### What the exercise asks
Please reproduce the records starting at the line that contains "Municipalidades (ACHM) ingresó ante la" and stopping after the line that contains "RECENT POSTS". Leave the pictures out of your answer.

Saved data entries:

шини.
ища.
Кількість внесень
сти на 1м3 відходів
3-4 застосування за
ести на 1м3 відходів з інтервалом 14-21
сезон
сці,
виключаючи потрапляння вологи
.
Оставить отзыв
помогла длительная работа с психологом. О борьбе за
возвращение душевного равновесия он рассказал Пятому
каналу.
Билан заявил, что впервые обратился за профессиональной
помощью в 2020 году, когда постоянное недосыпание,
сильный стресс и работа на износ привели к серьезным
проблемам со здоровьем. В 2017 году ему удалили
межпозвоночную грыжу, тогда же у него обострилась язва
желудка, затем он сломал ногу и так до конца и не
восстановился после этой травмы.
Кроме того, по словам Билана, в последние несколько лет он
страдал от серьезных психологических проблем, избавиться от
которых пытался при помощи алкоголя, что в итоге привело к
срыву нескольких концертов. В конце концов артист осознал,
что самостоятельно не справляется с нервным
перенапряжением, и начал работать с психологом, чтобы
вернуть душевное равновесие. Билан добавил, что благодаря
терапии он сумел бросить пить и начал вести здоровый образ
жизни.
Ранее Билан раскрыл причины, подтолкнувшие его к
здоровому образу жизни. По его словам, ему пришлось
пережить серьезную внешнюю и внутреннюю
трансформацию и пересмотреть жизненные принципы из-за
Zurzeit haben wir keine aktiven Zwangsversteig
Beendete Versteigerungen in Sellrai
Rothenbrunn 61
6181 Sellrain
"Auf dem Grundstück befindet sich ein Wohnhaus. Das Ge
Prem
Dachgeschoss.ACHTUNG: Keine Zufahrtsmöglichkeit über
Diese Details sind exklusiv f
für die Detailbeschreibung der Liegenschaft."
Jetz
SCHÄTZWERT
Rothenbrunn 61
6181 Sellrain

--

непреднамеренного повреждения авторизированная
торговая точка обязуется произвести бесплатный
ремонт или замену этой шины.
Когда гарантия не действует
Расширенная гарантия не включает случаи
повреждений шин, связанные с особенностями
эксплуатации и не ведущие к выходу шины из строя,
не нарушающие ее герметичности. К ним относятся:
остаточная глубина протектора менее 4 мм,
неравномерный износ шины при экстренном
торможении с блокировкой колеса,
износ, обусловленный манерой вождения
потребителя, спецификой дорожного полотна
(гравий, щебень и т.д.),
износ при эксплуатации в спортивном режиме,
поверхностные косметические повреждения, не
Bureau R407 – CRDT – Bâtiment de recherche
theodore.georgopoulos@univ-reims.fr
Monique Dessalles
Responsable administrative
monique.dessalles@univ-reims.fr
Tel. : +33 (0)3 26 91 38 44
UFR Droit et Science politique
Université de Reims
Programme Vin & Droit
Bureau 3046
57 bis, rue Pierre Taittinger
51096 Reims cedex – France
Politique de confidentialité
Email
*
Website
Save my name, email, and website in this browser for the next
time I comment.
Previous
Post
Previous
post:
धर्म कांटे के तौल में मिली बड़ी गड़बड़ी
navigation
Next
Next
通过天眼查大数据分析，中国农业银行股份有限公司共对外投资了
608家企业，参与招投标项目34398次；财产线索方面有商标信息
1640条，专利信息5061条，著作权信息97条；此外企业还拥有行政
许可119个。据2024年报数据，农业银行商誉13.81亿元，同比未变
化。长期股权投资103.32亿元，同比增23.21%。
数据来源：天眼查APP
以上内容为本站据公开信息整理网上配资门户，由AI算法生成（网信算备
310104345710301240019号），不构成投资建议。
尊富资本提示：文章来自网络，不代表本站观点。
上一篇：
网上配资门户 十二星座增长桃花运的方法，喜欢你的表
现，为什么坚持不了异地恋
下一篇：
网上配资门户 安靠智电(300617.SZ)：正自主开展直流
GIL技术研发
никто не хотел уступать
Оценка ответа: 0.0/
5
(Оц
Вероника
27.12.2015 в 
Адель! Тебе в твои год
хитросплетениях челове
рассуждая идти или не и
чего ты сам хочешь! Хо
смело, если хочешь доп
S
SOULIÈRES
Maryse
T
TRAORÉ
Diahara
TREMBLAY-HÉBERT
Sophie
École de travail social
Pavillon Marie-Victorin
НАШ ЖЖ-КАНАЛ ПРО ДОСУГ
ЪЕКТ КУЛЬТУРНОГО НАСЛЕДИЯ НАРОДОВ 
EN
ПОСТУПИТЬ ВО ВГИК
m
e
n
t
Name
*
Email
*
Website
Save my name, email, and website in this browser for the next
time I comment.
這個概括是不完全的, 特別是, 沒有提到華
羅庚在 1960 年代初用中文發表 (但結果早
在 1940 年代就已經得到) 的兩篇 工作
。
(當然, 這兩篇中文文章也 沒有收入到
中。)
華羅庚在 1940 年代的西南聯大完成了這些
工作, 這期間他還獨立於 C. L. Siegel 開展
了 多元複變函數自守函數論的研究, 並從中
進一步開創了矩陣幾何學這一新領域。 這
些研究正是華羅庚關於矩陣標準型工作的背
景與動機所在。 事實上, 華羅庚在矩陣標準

---

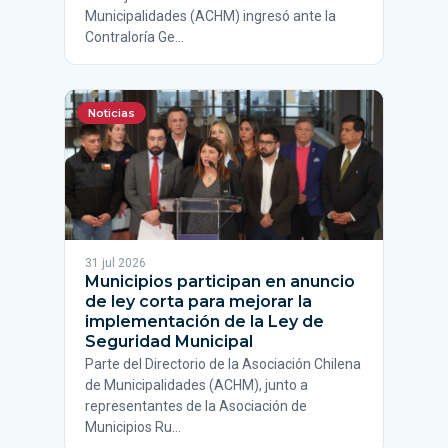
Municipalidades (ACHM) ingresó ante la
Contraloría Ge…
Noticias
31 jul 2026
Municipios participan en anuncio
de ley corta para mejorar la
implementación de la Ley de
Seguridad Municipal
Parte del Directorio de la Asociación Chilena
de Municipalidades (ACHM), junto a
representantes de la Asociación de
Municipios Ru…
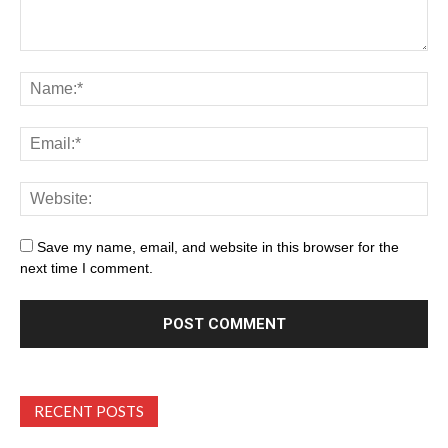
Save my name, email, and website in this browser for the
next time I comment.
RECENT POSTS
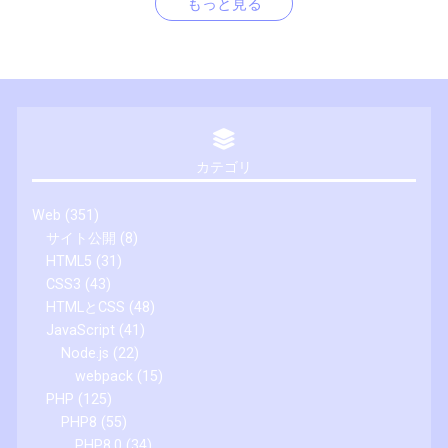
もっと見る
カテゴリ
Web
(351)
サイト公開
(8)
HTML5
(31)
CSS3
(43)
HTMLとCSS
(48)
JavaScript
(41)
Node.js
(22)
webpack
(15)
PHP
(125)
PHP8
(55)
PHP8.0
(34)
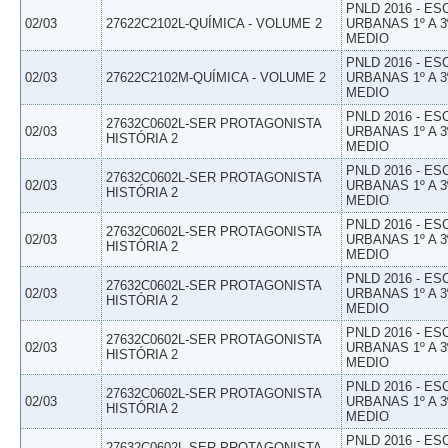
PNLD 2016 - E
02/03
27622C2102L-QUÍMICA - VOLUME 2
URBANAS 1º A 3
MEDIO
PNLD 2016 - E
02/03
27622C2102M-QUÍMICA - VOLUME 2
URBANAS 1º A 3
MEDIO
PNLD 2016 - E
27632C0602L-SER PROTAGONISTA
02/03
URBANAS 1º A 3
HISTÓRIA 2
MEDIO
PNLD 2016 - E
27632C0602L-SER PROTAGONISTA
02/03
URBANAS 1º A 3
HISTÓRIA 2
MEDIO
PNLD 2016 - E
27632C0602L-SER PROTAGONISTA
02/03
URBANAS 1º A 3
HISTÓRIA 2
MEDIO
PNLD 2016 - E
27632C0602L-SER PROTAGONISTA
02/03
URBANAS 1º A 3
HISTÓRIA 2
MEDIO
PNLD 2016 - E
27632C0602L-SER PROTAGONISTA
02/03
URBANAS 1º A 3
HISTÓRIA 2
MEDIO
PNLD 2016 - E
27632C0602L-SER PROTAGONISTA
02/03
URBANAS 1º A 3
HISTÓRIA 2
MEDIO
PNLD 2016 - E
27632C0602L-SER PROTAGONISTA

### Task output
Municipalidades (ACHM) ingresó ante la
Contraloría Ge…
Noticias
31 jul 2026
Municipios participan en anuncio
de ley corta para mejorar la
implementación de la Ley de
Seguridad Municipal
Parte del Directorio de la Asociación Chilena
de Municipalidades (ACHM), junto a
representantes de la Asociación de
Municipios Ru…
Save my name, email, and website in this browser for the
next time I comment.
RECENT POSTS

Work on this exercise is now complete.